A Samoan academic claims the country's former head of state was pressured into signing a controversial land law.
Maua Faleauto, who has conducted extensive research on customary land rights, was among the attendees at the Pacific Law, Custom and Constitutionalism conference this month in Auckland.
According to him, Samoa's former head of state Tui Atua Tupua Tamasese Efi signed the Land Title Registration Act in 2008 before realising there should have been a referendum on it.
Questioned at the conference on his involvement with land laws, Tupua said he was told the act would not affect customary land rights.
He said Samoans needed to understand legislation that effects their customary rights and do everything to keep their land.

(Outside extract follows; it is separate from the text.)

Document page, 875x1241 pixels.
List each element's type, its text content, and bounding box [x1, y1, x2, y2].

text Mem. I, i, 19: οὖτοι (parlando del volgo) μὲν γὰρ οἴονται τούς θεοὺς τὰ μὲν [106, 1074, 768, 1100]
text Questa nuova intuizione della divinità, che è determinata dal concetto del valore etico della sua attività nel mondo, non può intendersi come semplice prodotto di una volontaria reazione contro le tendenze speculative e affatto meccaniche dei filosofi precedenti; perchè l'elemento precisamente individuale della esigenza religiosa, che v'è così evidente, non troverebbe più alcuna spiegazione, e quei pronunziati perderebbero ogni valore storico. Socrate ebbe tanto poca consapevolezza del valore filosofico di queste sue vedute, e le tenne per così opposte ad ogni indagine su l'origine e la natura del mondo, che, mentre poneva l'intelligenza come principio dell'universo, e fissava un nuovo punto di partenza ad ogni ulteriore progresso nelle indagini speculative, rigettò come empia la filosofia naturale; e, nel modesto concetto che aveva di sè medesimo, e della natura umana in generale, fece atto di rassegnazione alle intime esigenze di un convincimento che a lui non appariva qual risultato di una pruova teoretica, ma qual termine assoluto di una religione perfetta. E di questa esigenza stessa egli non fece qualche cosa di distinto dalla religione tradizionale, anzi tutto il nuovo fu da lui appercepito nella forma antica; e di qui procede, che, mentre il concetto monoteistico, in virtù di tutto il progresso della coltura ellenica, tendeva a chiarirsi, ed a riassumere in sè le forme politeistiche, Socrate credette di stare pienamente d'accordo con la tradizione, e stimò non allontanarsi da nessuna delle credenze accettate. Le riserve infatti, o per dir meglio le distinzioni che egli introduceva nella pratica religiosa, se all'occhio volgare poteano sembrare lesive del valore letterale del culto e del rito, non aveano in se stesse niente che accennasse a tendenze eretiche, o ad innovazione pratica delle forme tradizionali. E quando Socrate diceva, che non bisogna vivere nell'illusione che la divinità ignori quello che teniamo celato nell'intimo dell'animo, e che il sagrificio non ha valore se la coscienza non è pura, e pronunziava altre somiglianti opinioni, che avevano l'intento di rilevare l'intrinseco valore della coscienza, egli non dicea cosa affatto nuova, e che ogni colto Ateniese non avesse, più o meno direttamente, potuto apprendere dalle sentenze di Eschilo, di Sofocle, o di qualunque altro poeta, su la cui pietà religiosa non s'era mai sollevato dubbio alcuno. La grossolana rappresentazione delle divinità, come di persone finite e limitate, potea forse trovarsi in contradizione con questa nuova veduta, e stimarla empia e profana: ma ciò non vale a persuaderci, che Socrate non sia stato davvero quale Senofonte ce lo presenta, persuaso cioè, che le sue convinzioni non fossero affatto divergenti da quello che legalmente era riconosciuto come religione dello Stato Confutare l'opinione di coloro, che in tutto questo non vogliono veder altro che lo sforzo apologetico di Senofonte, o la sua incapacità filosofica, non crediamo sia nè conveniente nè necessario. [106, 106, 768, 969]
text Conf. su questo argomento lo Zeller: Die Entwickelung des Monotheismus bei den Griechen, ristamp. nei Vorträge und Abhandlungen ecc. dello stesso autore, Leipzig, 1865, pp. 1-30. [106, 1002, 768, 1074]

"There is a very insistent call to try and identify what it is that makes us the people that we are and once we find that, how to find the match with western theology, philosophy, politics because you have to live with others in the world, you have to relate to them in so many ways."
Tui Atua Tupua Tamasese Efi was the keynote speaker at the inaugural Pacific Law, Custom and Constitutionalism Conference in Auckland.
The first stage of the three part conference explored Samoan traditional leadership, customary land tenure and religion.
* Previously, RNZ Pacific had misreported this story by attributing comments by Maua Faleauto to Samoa's former Head of State, Tui Atua Tupua Tamasese Efi.